» Görev 1: Kayıtlardaki satırları aynen yeniden yazın: "dịch. Trong đó, người" ifadesini içeren satırdan başlayın ve "chuyển nhượng có đúng quy định của Nhà nước" ifadesini içeren satırdan sonra durun.

» Kaynak Metin:
"""

Bakır, kurşun, krom, demir ve kömür, 19. Yüzyıl sonlarında ortaya çıkan endüstriyel gelişim ile ihtiyaç duyulan temel madenler haline geldi. 20 yüzyılda ise gelişen teknoloji, petrol ve uranyum madenine olan ihtiyacı ortaya çıkardı. Dünya üzerinde bu madenlere hakim olmak içim savaşlar çıkarıldı, darbeler düzenlendi, suikastler yapıldı. 21. Yüzyılda gelişen uzay ve havacılık teknolojisi, hayatın her alanına yerleşen mikroçipler, yeşil enerji üretiminde kullanılan tüm makinalarda ve en önemlisi gelişen modern silah teknolojinde yeni madenlere ihtiyaç duyulmaya başlandı.

"""

» Görev 2:
Madenler hakkındaki metne göre şu soruları yanıtlayın:
(a) Bakır, kurşun, krom, demir ve kömür 19. yüzyıl sonlarında hangi gelişmeyle temel madenler haline geldi?
(b) 20. yüzyılda gelişen teknoloji hangi madenlere olan ihtiyacı ortaya çıkardı?
(c) Dünya üzerinde bu madenlere hakim olmak için neler yapıldı?

» Gösterilen Kayıtlar:

"""

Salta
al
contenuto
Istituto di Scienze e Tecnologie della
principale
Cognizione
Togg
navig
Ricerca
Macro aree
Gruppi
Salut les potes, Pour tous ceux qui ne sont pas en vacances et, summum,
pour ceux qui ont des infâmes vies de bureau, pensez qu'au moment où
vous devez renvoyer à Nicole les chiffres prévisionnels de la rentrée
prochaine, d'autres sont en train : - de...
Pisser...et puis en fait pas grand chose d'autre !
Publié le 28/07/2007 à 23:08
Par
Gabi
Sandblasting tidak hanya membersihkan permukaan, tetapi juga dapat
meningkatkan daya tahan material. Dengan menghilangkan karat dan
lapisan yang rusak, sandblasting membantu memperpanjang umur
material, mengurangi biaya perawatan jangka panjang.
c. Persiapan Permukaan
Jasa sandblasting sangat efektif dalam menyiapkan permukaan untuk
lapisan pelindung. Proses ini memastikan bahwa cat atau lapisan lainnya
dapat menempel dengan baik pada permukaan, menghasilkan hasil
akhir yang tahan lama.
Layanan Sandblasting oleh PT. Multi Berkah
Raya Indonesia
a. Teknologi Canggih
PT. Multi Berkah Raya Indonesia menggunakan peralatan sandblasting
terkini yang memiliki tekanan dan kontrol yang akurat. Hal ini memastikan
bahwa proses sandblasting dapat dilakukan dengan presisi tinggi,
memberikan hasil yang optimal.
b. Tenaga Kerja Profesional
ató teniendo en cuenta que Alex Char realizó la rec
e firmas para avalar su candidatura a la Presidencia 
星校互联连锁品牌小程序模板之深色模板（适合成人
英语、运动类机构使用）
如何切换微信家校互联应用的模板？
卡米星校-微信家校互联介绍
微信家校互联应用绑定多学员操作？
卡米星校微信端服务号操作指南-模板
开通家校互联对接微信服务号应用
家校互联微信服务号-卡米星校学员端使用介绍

"""
"""

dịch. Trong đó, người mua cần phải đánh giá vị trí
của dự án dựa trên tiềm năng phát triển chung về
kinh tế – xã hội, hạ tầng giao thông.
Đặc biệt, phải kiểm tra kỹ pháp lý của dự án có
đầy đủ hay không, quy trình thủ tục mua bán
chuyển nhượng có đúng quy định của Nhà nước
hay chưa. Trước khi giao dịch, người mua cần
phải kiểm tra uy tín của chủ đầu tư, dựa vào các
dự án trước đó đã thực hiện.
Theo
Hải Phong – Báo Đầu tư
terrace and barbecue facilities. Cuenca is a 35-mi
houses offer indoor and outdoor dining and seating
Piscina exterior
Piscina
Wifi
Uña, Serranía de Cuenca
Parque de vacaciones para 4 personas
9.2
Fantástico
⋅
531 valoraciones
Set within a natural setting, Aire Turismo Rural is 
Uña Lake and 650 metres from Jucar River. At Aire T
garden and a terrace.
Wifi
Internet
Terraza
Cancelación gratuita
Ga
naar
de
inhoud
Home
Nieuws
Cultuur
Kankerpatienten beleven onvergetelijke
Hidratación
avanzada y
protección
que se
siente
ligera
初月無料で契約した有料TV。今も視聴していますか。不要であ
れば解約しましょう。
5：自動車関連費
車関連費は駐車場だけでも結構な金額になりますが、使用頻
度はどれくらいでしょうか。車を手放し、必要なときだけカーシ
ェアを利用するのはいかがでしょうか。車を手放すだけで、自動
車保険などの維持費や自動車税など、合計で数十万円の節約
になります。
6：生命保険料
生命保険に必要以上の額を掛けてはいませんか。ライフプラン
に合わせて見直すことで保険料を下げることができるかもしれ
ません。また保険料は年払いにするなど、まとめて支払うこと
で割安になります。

"""

» Nihai Cevap 1:
dịch. Trong đó, người mua cần phải đánh giá vị trí
của dự án dựa trên tiềm năng phát triển chung về
kinh tế – xã hội, hạ tầng giao thông.
Đặc biệt, phải kiểm tra kỹ pháp lý của dự án có
đầy đủ hay không, quy trình thủ tục mua bán
chuyển nhượng có đúng quy định của Nhà nước

» Nihai Cevap 2:
(a) Endüstriyel gelişimle.
(b) Petrol ve uranyum madenlerine.
(c) Savaşlar çıkarıldı, darbeler düzenlendi ve suikastler yapıldı.